Objective: Please format the listing as a JSON list of strings, one string per line, starting at its first line and stopping after the line that contains "picture [1386, 76, 1613, 184]". Leave out blank lines.

Data excerpts:
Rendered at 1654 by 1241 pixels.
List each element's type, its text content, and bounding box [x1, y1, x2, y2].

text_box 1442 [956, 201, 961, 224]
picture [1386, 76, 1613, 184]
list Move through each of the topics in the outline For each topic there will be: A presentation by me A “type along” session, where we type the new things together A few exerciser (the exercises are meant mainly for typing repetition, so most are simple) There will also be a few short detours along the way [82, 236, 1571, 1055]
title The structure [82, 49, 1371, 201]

Exercise solution:
[
  "Rendered at 1654 by 1241 pixels.",
  "List each element's type, its text content, and bounding box [x1, y1, x2, y2].",
  "text_box 1442 [956, 201, 961, 224]",
  "picture [1386, 76, 1613, 184]"
]